What’s there exactly?
Miniatur Wunderland, which in 2020 will be celebrating its 19th anniversary, is spread over three floors in a huge former warehouse in the docks area of central Hamburg. It comprises ten zones, with more in the pipeline.
(addition to Italy)
|November 2019 (Under construction)|
|November 2020 (Under construction)|
|November 2020 (Under construction)|
Table source: Wikipedia
In March 2019, Miniatur Wunderland acquired the lease on another warehouse on the opposite side of the canal with 3,000m² of space. The original plan was to build England for launch in 2022, followed by France, Benelux and then Africa, Asia, India by 2028. Now though the plan has been revised.
England has been dumped.
“You could say we have already accomplished our Brexit”, says MW’s Fredrik Braun with a smirk, adding: “By now 25% of our visitors come from abroad. To many of them, Europe looks alike – old houses, small towns, meadows, fields, forests and the occasional mountain. Therefore we decided to create completely new worlds. We are starting by building South America.”
For the first phase of construction 200 m² have been planned, covering the Amazon and the Andes, Rio and the Antarctic.
Is there a downside to Miniatur Wunderland?
Well, maybe just one. It is hugely popular, so there will be times (eg. school hols, weekends) when you have to endure long entry queues and packed viewing galleries.
If you go early morning, mid-week during the winter as I did, you can chill out & enjoy yourself for hours. Most importantly, if you pre-order your ticket with a booked entry time, you can walk past the entrance queues and straight in. I did, but when I went there weren’t any queues to walk past!
Factbox (Updated Nov 2019)
Miniatur Wunderland Modelleisenbahn Hamburg
Kehrwieder 4 20457
Miniatur Wunderland is located alongside the River Elbe in the Speicherstadt area, which is a historical warehouse district in the heart of Hamburg. The Rathaus (Town Hall) and the Mönckebergstraße (one of the most well-known shopping streets in Europe) are just 800 m away.
The closest train/bus main station is called the Hauptbahnhof, and the nearest subway (U-Bahn) station is Baumwall. To get to Baumwall station from the Hauptbahnhof, take the U-Bahn line U3 (the yellow line) in the direction of Rathaus/Barmbek.

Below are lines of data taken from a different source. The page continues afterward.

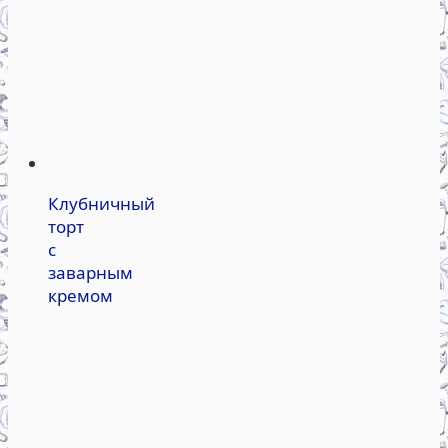
Клубничный
торт
с
заварным
кремом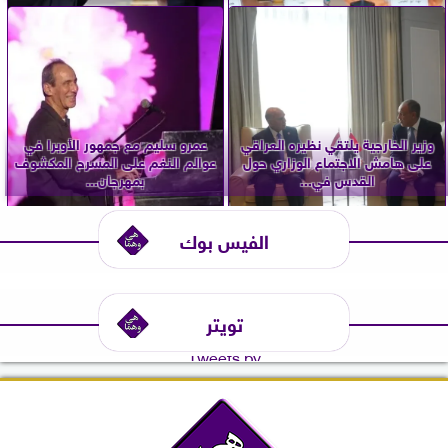
وزير الخارجية يلتقي نظيره العراقي
عمرو سليم مع جمهور الأوبرا في
على هامش الاجتماع الوزاري حول
عوالم النغم على المسرح المكشوف
القدس في...
بمهرجان...
الفيس بوك
تويتر
Tweets by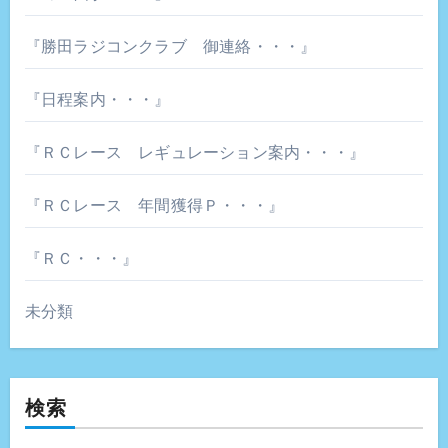
『勝田ラジコンクラブ 御連絡・・・』
『日程案内・・・』
『ＲＣレース レギュレーション案内・・・』
『ＲＣレース 年間獲得Ｐ・・・』
『ＲＣ・・・』
未分類
検索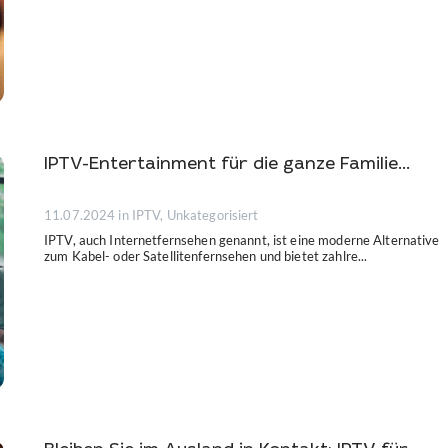
IPTV-Entertainment für die ganze Familie...
11.07.2024
in IPTV, Unkategorisiert
IPTV, auch Internetfernsehen genannt, ist eine moderne Alternative
zum Kabel- oder Satellitenfernsehen und bietet zahlre...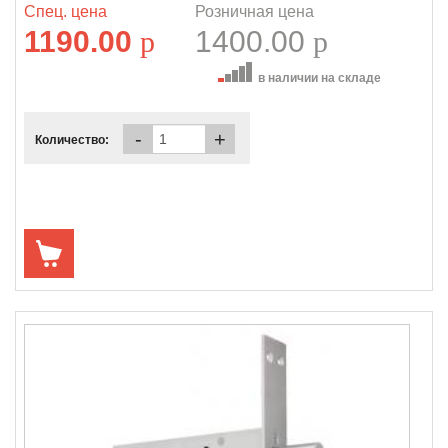
Спец. цена
Розничная цена
1190.00
p
1400.00
p
в наличии на складе
-
+
Количество:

To be honest, if you can afford it, the simplest way is to get a taxi there – every taxi driver in town knows where it is!
Tickets: Order these online. Mine turned up in the post in the UK 48 hrs later.
- Adult: €15.00
- Child (up to 15yrs): €7.50
- Child under 1m tall: Free
- Students: €11.00
- Senior (over 65 yrs): €13.00
Prices include tax, but not postage.
There used to be a regular schedule, but now it is variable… to say the least! And it would be easier to ask “when are they not open”!
Basically they are open 365 days a year (Yes, even on Christmas day). At a minimum, they are open from 0930 to 1800, but on weekends, public holidays, Tuesdays and special days they can be open from early in the morning (as early as 0700) to late at night… 2200, 2300, midnight, even 0100!
There’s only one way to find the opening hours for the day you want to visit: check their diary.